Lesson learned: for coding tasks specifically, any-to-any generalist models should only be used for the orchestrator. Workers need constrained prompts and context to maintain quality in parallel execution. Parallelism is effective for data collection throughput, but if you expect coherent collaborative output, the orchestrator design needs to come first.

After That: GLM-5.1 + Qwen3-Coder-Next Configuration

After this experiment, GLM-5.1 was released at just the right time for the grandpa role.

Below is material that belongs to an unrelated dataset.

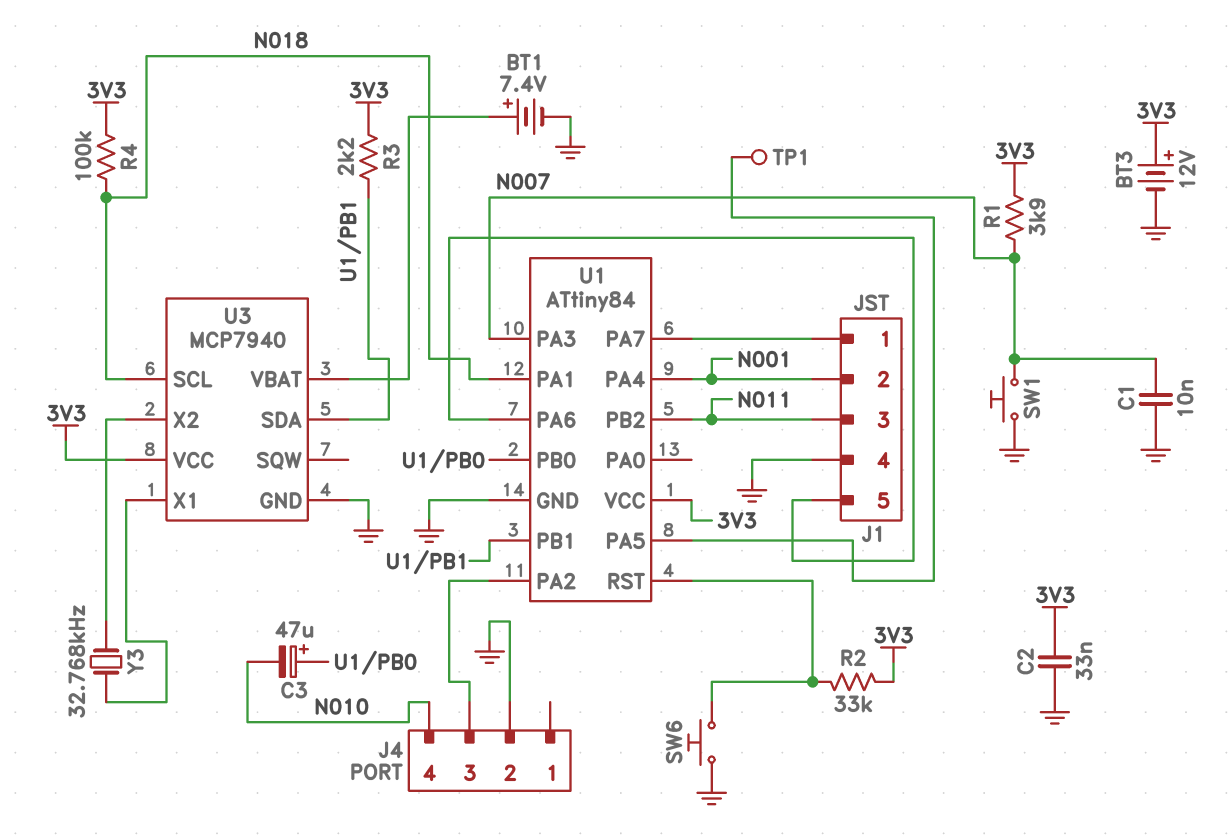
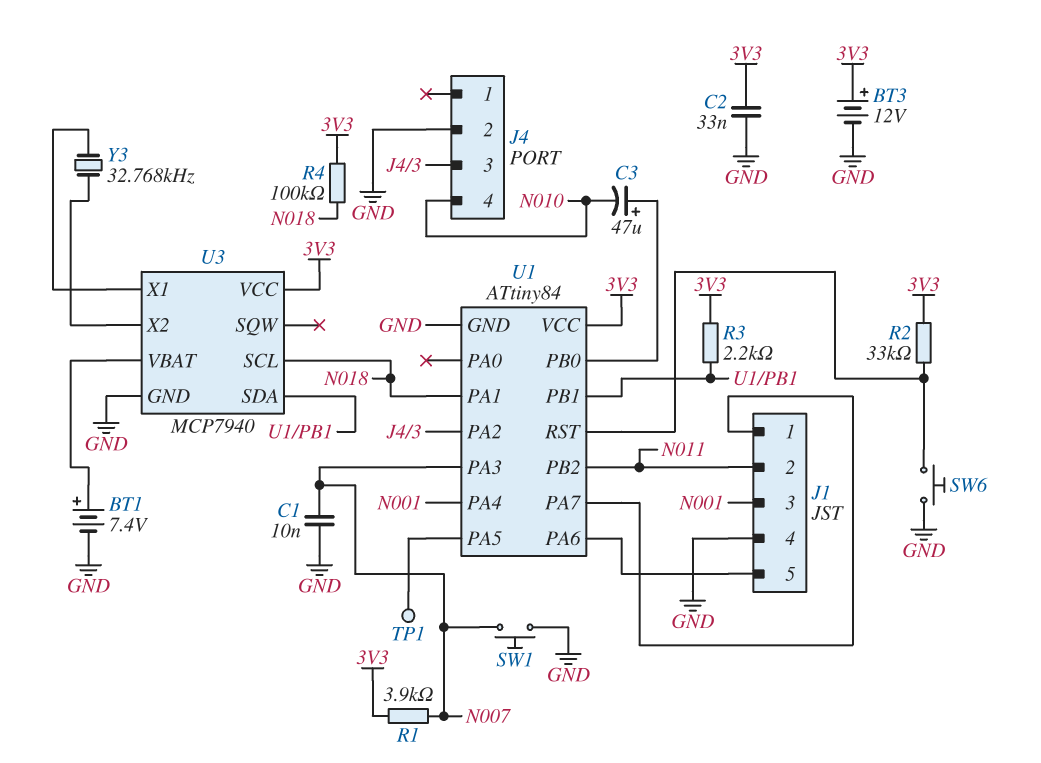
J1 pin 2: N001 -> N011
J1 pin 3: N011 -> N001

I swapped out Kimi-K2.5, combined it with the coding-oriented Qwen3-Coder-Next, and got significantly better results.

  dev0 / GLM-5.1 (grandpa)
  PP:  340 tok/s
  TG:  12-16 tok/s

dev0 / Qwen3-Coder-Next (worker-0)
  PP:  2500 tok/s
  TG:  114 tok/s

dev1 / Qwen3-Coder-Next (worker-1)
  PP:  5100 tok/s
  TG:  161 tok/s

dev1 / PLaMo2Translate (translator)
  PP:  100-240 tok/s
  TG:  35-140 tok/s
  

The configuration with a high-reasoning model as orchestrator and coding-specialized models as workers showed clearly better coordination than the Gemma 4 unified setup. Details of this configuration for another time.